3. A method for separation of charge variants from a composition comprising Fc fusion protein and charge variants, the method comprising;
d) binding the composition comprising Fc fusion protein and charge variants to an ion exchange material;
e) eluting the Fc fusion protein and charge variants from the ion exchange material elution buffers,
wherein the elution buffer ionic strength is first increased about 0.5% to about 2% in about every 2 min intervals, then elution buffer ionic strength is decrease to about 2% to about 5% for about 2 min interval and alternative change in elution buffer ionic strength is carried out with same gradient method for separation of charge variant species; and
f) collecting the Fc fusion protein and charge variants.

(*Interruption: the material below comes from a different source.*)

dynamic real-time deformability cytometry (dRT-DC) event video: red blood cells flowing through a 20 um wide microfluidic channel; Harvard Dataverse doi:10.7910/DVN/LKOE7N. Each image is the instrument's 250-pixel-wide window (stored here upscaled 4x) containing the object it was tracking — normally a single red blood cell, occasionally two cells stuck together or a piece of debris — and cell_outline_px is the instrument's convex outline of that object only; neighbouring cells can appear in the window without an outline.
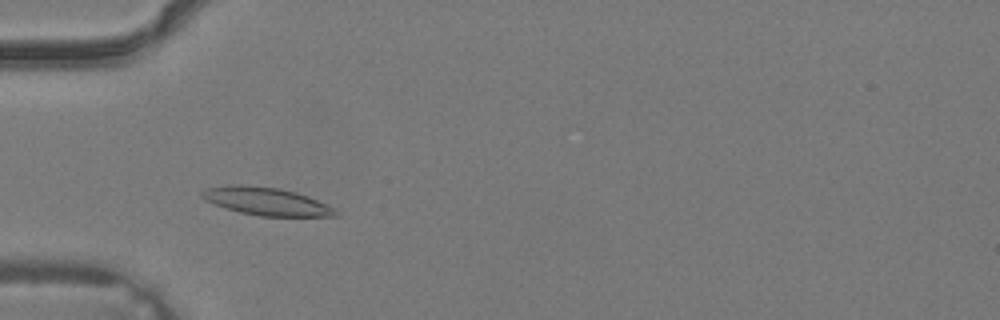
{"species": "common noctule bat (a hibernating species)", "species_latin": "Nyctalus noctula", "temperature_condition": "warm", "stored_images_in_passage": 32, "camera_frame_rate_fps": 3000, "um_per_image_px": 0.085, "animal": {"sex": "male", "body_mass_g": 19.2, "forearm_length_mm": 51.8}, "frame": {"image": 1, "passage_image": 7, "time_ms": 2.0, "image_size_px": [1000, 320], "cell_outline_px": [[340, 216], [260, 216], [240, 212], [204, 200], [200, 196], [200, 192], [208, 188], [228, 184], [248, 184], [280, 188], [296, 192], [308, 196], [336, 208], [340, 212]], "centroid_in_image_um": [22.67, 17.1], "position_along_channel_um": 62.3, "area_um2": 21.91}}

4. The method as claimed in claim 1, 2 or 3, wherein the alternative change in elution buffer ionic strength is carried out for about 15 minutes to about 80 minutes.

5. The method as claimed in claim 1or 2 or 3, wherein about 5% to about 10% of elution buffer is passed though ion-exchange material prior to alternative change in elution buffer gradient.

6. The method as claimed in claim 1 or 2 or 3, wherein the charge variants are oxidized or deamidated or glycosylated charge variants.

7. The method as claimed in claim 1 or 2 or 3, wherein the ion exchange material is a cation exchange material.

8. The method as claimed in claim 1 or 2 or 3, wherein the ion exchange material is an anion exchange material.

9. The method as claimed in claim 3, wherein the Fc fusion protein is VEGF-Trap or aflibercept or abatacept.

10. The method as claimed in claim 1, 2 or 3, wherein the elution buffer strength is 1mM to 1000mM.